Wie stark ist Mbappé nach dem Real-Wechsel?
Zu den vermeintlichen "Kleinigkeiten", die am Ende entscheidend sein werden, zählt ganz sicher auch, ob Kylian Mbappé nach dem fast zweijährigen Wechseltheater zwischen Paris Saint-Germain und Real Madrid sofort voll da ist, wenn die Partie in Düsseldorf angepfiffen wird. Dafür spricht viel.
In seinen ersten 49 Länderspielen hatte er "nur" 17 Treffer erzielt, doch allein in den zurückliegenden 30 Einsätzen traf er im Schnitt exakt einmal pro Partie.
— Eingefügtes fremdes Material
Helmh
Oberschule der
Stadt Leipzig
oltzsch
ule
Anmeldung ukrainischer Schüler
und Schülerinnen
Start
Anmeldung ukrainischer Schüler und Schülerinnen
Neun Tore gelangen ihm allein in der Qualifikation zur EM 2024, und es wäre keine Überraschung, wenn er während des Turniers in Deutschland von Rang drei der französischen Rekordschützen auf Rang zwei vorstoßen würde. Mit seinen aktuell 47 Toren liegen vor ihm nur noch Olivier Giroud (57) und Thierry Henry (51).
Neben Giroud, statt Giroud - einiges ist denkbar
Ob Giroud selbst den Abstand noch ein wenig halten oder gar vergrößern kann, ist auch eine der spannenden Fragen, deren Antwort Deschamps durchaus beeinflussen kann. Der Coach hat mit Mbappé tatsächlich auch über Girouds zentrale Sturmposition gesprochen, was bei dem in der Fußballwelt einmaligen Angebot an herausragenden Flügelspielern in Frankreich durchaus nachvollziehbar ist.
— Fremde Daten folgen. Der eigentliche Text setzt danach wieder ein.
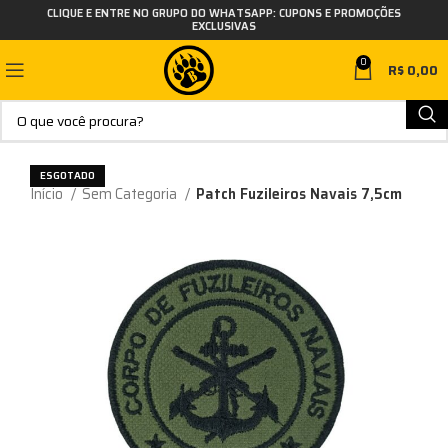
CLIQUE E ENTRE NO GRUPO DO WHATSAPP: CUPONS E PROMOÇÕES
EXCLUSIVAS
0
R$
0,00
ESGOTADO
Início
Sem Categoria
Patch Fuzileiros Navais 7,5cm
Auch die Position als hängende zweite Spitze ist für Mbappé denkbar, genau wie die linke Offensivseite, auf der er die meisten seiner Länderspieltore erzielt hat. Mbappé verrät vor dem Match gegen Österreich, dass er genau diese verschiedenen Positionen durchaus ausführlich mit Deschamps erörtert habe.
"Ich habe meine Rolle mit dem Trainer besprochen, als ich jetzt zur Mannschaft kam. Er sagte, er könnte mich während des Wettbewerbs in verschiedenen Rollen einsetzen und ich solle bereit sein", sagte Mbappé: "Ich sagte, ich habe in meiner Karriere drei verschiedene Rollen gespielt und mich in allen gut geschlagen, also ist das kein Problem. Ich bin bereit, alles zu geben, um der Mannschaft zu helfen, sei es vorne, links oder auf der Bank. Ich werde mich anpassen."
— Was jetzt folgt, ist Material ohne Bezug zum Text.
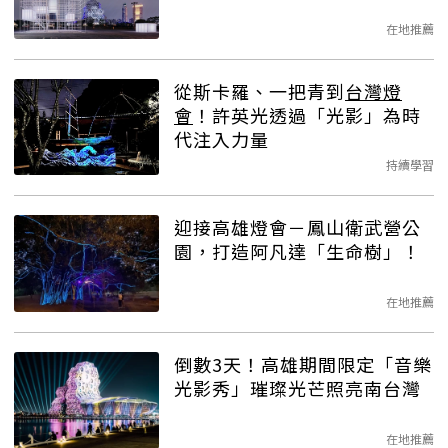
在地推薦
從斯卡羅、一把青到
台灣燈
會
！許英光透過「光影」為時
代注入力量
持續學習
迎接高雄燈會－鳳山衛武營公
園，打造阿凡達「生命樹」！
在地推薦
倒數3天！高雄期間限定「音樂
光影秀」璀璨光芒照亮南台灣
在地推薦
Mbappé betont den Team-Gedanken
Als er das mit der "Bank" erwähnt, huscht ein Lächeln über sein Gesicht, denn eins weiß er natürlich ganz genau: Dort wird er sicher nicht Platz nehmen müssen. Aber es ist ihm offenbar wichtig, den Teamgedanken noch einmal ausdrücklich zu erwähnen. Und da liegt Mbappé nach den bitteren Erfahrungen aus der EM 2020 - wo ihm kein einziges Tor gelang, die Mannschaft keinerlei Harmonie ausstrahlte und im Achtelfinale an der Schweiz scheiterte - voll auf einer Linie mit Deschamps.